School of Automation, Jiangsu University of Science and Technology, No. 666 Changhui Road, Zhenjiang 212100, China.
Systems Science Laboratory, Jiangsu University of Science and Technology, No. 666 Changhui Road, Zhenjiang 212100, China.
Sensors (Basel). 2023 Mar 22;23(6):3340. doi: 10.3390/s23063340.
In the field of vision-based robot grasping, effectively leveraging RGB and depth information to accurately determine the position and pose of a target is a critical issue. To address this challenge, we proposed a tri-stream cross-modal fusion architecture for 2-DoF visual grasp detection. This architecture facilitates the interaction of RGB and depth bilateral information and was designed to efficiently aggregate multiscale information. Our novel modal interaction module (MIM) with a spatial-wise cross-attention algorithm adaptively captures cross-modal feature information. Meanwhile, the channel interaction modules (CIM) further enhance the aggregation of different modal streams. In addition, we efficiently aggregated global multiscale information through a hierarchical structure with skipping connections. To evaluate the performance of our proposed method, we conducted validation experiments on standard public datasets and real robot grasping experiments. We achieved image-wise detection accuracy of 99.4% and 96.7% on Cornell and Jacquard datasets, respectively. The object-wise detection accuracy reached 97.8% and 94.6% on the same datasets.
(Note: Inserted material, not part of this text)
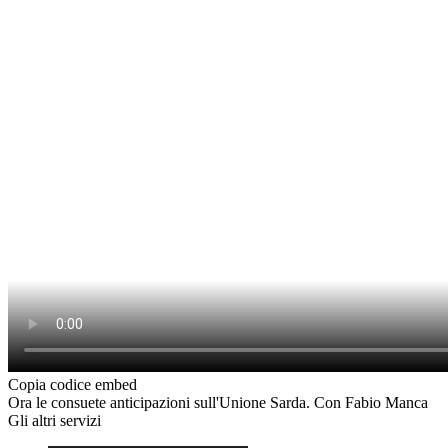
Copia codice embed
Ora le consuete anticipazioni sull'Unione Sarda. Con Fabio Manca
Gli altri servizi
Furthermore, physical experiments using the 6-DoF Elite robot demonstrated a success rate of 94.5%. These experiments highlight the superior accuracy of our proposed method.
在基于视觉的机器人抓取领域,有效地利用 RGB 和深度信息来准确确定目标的位置和姿态是一个关键问题。为了解决这个挑战,我们提出了一种用于 2-DoF 视觉抓取检测的三流交叉模态融合架构。该架构促进了 RGB 和深度双边信息的交互,并设计用于高效聚合多尺度信息。我们新颖的模态交互模块(MIM)具有空间-wise 交叉注意力算法,自适应地捕获跨模态特征信息。同时,通道交互模块(CIM)进一步增强了不同模态流的聚合。此外,我们通过具有跳过连接的分层结构高效地聚合了全局多尺度信息。为了评估我们提出的方法的性能,我们在标准公共数据集和真实机器人抓取实验上进行了验证实验。我们在 Cornell 和 Jacquard 数据集上分别实现了图像级别的检测准确率为 99.4%和 96.7%,在相同数据集上的目标级别的检测准确率达到了 97.8%和 94.6%。此外,使用 6-DoF Elite 机器人进行的物理实验表明成功率为 94.5%。这些实验突出了我们提出的方法的优越准确性。